Doctors will be able to perform a simple test using a bio chip and related instruments to instantly diagnose what is afflicting their patients. Or, they may use gene chips to obtain a full genetic profile of their patients to determine if they’re predisposed to a genetic disease. Gene chips are encoded with an array of synthetic gene fragments that reveal any corresponding genes in tissue or blood samples. A chip in development by Affymetrix distinguishes mutations in the main enzymes of HIV. Glaxo Wellcome is working with the company to correlate these variations with treatment response in patients, enabling doctors to prescribe drug combinations that work most effectively against individual HIV strains.

Manufacturing and material design
DNA and living cells are being used to produce a variety of products, including DNA-based computers, plastics, chemicals, corn-based ethanol fuels, animal feed, silk and human tissue a great benefit for burn victims.

Gene Therapy
Gene therapy is the use of genes and the techniques of genetic engineering in the treatment of a genetic disorders or chronic disease. There are many techniques of gene therapy, most of them still in experimental stages.

One technique for treating hereditary problems involves removing cells from a patient, fortifying them with healthy copies of the defective gene, and reinjecting the fortified cells into the patient. Another involves inserting a gene into an inactivated or non-virulent virus and using the virus’s infective capabilities to carry the desired gene into the patient’s cells.

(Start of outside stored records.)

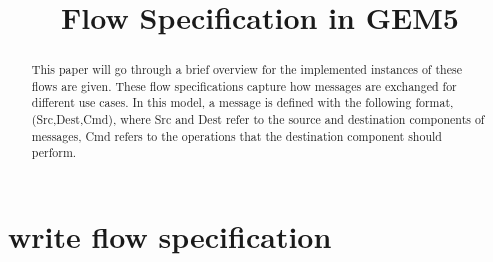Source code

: \documentclass[conference]{IEEEtran}
\begin{document}
\title{Flow Specification in GEM5}

\maketitle


\begin{abstract}
This paper will go through a brief overview for the implemented instances of these flows are given. These flow specifications capture how messages are exchanged for different use cases. In this model, a message is defined with the following format, (Src,Dest,Cmd), where Src and Dest refer to the source and destination components of messages, Cmd refers to the operations that the destination component should perform. 
\end{abstract}



\section{write flow specification}
\end{document}
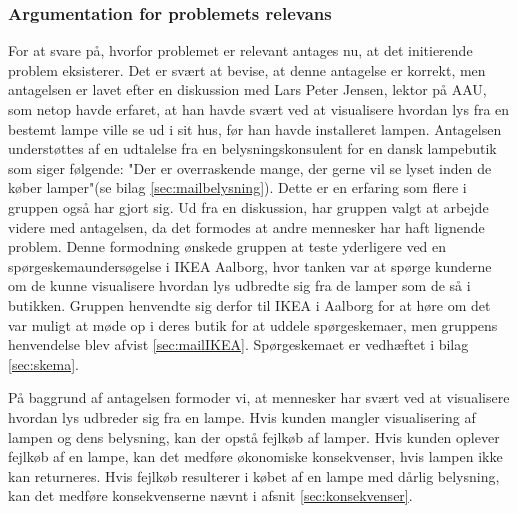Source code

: \subsubsection{Argumentation for problemets relevans}
\label{sec:hvorfor_relavant}
For at svare på, hvorfor problemet er relevant antages nu, at det initierende problem eksisterer. Det er svært at bevise, at denne antagelse er korrekt, men antagelsen er lavet efter en diskussion med Lars Peter Jensen, lektor på AAU, som netop havde erfaret, at han havde svært ved at visualisere hvordan lys fra en bestemt lampe ville se ud i sit hus, før han havde installeret lampen. Antagelsen understøttes af en udtalelse fra en belysningskonsulent for en dansk lampebutik som siger følgende: "Der er overraskende mange, der gerne vil se lyset inden de køber lamper"(se bilag \ref{sec:mailbelysning}). Dette er en erfaring som flere i gruppen også har gjort sig. Ud fra en diskussion, har gruppen valgt at arbejde videre med antagelsen, da det formodes at andre mennesker har haft lignende problem. Denne formodning ønskede gruppen at teste yderligere ved en spørgeskemaundersøgelse i IKEA Aalborg, hvor tanken var at spørge kunderne om de kunne visualisere hvordan lys udbredte sig fra de lamper som de så i butikken. Gruppen henvendte sig derfor til IKEA i Aalborg for at høre om det var muligt at møde op i deres butik for at uddele spørgeskemaer, men gruppens henvendelse blev afvist \ref{sec:mailIKEA}. Spørgeskemaet er vedhæftet i bilag \ref{sec:skema}.

På baggrund af antagelsen formoder vi, at mennesker har svært ved at visualisere hvordan lys udbreder sig fra en lampe. Hvis kunden mangler visualisering af lampen og dens belysning, kan der opstå fejlkøb af lamper. Hvis kunden oplever fejlkøb af en lampe, kan det medføre økonomiske konsekvenser, hvis lampen ikke kan returneres. Hvis fejlkøb resulterer i købet af en lampe med dårlig belysning, kan det medføre konsekvenserne nævnt i afsnit \ref{sec:konsekvenser}.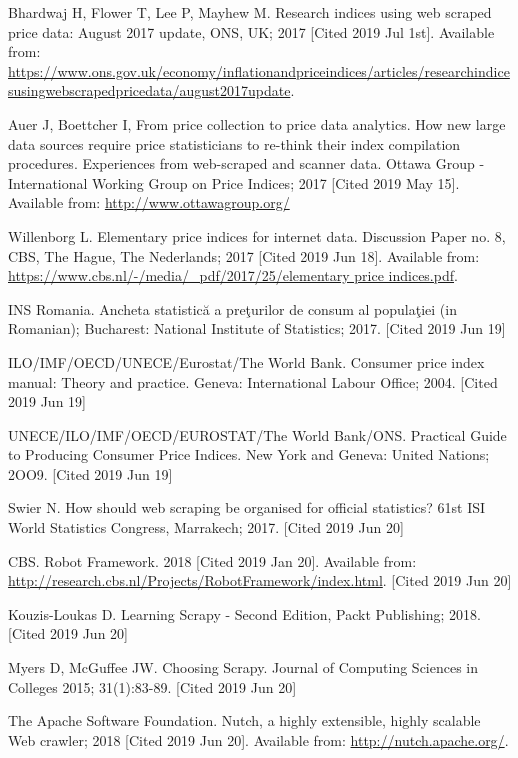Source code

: \documentclass[]{article}
\begin{document}
\begin{thebibliography}{99}
Bhardwaj H, Flower T, Lee P, Mayhew M. Research indices using web scraped price data: August 2017 update, ONS, UK; 2017 [Cited 2019 Jul 1st]. Available from:
\url{https://www.ons.gov.uk/economy/inflationandpriceindices/articles/researchindicesusingwebscrapedpricedata/august2017update}.

Auer J, Boettcher I, From price collection to price data analytics. How new large data sources require price statisticians to re-think their index compilation procedures. Experiences from web-scraped and scanner data.
Ottawa Group - International Working Group on Price Indices; 2017 [Cited 2019 May 15]. Available from: \url{http://www.ottawagroup.org/}

Willenborg L. Elementary price indices for internet data. Discussion Paper no. 8, CBS, The Hague, The Nederlands; 2017 [Cited 2019 Jun 18]. Available from:
\url{https://www.cbs.nl/-/media/_pdf/2017/25/elementary price indices.pdf}.

INS Romania. Ancheta statistică a preţurilor de consum al populaţiei (in Romanian); Bucharest: National Institute of Statistics; 2017. [Cited 2019 Jun 19]

ILO/IMF/OECD/UNECE/Eurostat/The World Bank. Consumer price index manual: Theory and practice. Geneva: International Labour Office; 2004. [Cited 2019 Jun 19]

UNECE/ILO/IMF/OECD/EUROSTAT/The World Bank/ONS. Practical Guide to Producing Consumer Price Indices. New York and Geneva: United Nations; 2OO9. [Cited 2019 Jun 19]

Swier N. How should web scraping be organised for official statistics? 61st ISI World Statistics Congress, Marrakech; 2017. [Cited 2019 Jun 20]

CBS. Robot Framework. 2018 [Cited 2019 Jan 20]. Available from: \url{http://research.cbs.nl/Projects/RobotFramework/index.html}. [Cited 2019 Jun 20]

Kouzis-Loukas D. Learning Scrapy - Second Edition, Packt Publishing; 2018. [Cited 2019 Jun 20]

Myers D, McGuffee JW. Choosing Scrapy. Journal of Computing Sciences in Colleges 2015; 31(1):83-89. [Cited 2019 Jun 20]

The Apache Software Foundation. Nutch, a highly extensible, highly scalable Web crawler; 2018 [Cited 2019 Jun 20]. Available from:
\url{http://nutch.apache.org/}.


\end{thebibliography}
\end{document}

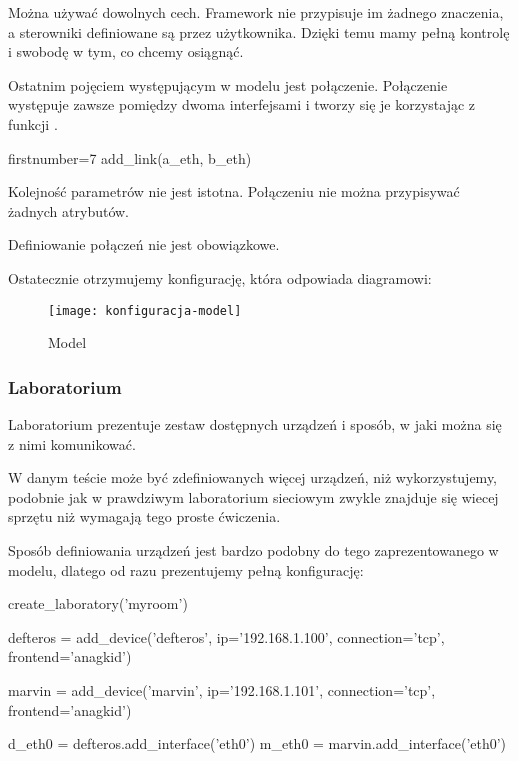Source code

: \documentclass[00-praca-magisterska.tex]{subfiles}
\begin{document}
Można używać dowolnych cech. Framework nie przypisuje im żadnego znaczenia, a
sterowniki definiowane są przez użytkownika. Dzięki temu mamy pełną kontrolę i
swobodę w tym, co chcemy osiągnąć.

Ostatnim pojęciem występującym w modelu jest połączenie. Połączenie występuje
zawsze pomiędzy dwoma interfejsami i tworzy się je korzystając z funkcji
.

\begin{pythoncode*}{firstnumber=7}
  add_link(a_eth, b_eth)
\end{pythoncode*}

Kolejność parametrów nie jest istotna. Połączeniu nie można przypisywać
żadnych atrybutów.


Definiowanie połączeń nie jest obowiązkowe.

Ostatecznie otrzymujemy konfigurację, która odpowiada diagramowi:

\begin{figure}[htb]
\begin{center}
\leavevmode
\texttt{[image: konfiguracja-model]}
\end{center}
\caption{Model}
\label{fig:konfiguracja-model}
\end{figure}

\subsubsection{Laboratorium}

Laboratorium prezentuje zestaw dostępnych urządzeń i sposób, w jaki można się
z nimi komunikować.

W danym teście może być zdefiniowanych więcej urządzeń, niż wykorzystujemy, podobnie
jak w prawdziwym laboratorium sieciowym zwykle znajduje się wiecej sprzętu niż
wymagają tego proste ćwiczenia.

Sposób definiowania urządzeń jest bardzo podobny do tego zaprezentowanego w
modelu, dlatego od razu prezentujemy pełną konfigurację:

\begin{pythoncode}
  create_laboratory('myroom')

  defteros = add_device('defteros',
      ip='192.168.1.100',
      connection='tcp',
      frontend='anagkid')

  marvin = add_device('marvin',
      ip='192.168.1.101',
      connection='tcp',
      frontend='anagkid')

  d_eth0 = defteros.add_interface('eth0')
  m_eth0 = marvin.add_interface('eth0')
\end{pythoncode}
\end{document}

A liposome, a tiny fat-encased pouch that can traverse cell membranes, is also sometimes used to transport a gene into a cell. Once inserted into body cells, the gene may produce an essential chemical that the patient’s body cannot, remove or render harmless a substance or gene that is causing or contributing to disease, or expose certain cells, especially cancerous cells, to attack by conventional drugs. Like drugs, gene therapy techniques must be approved by the federal government.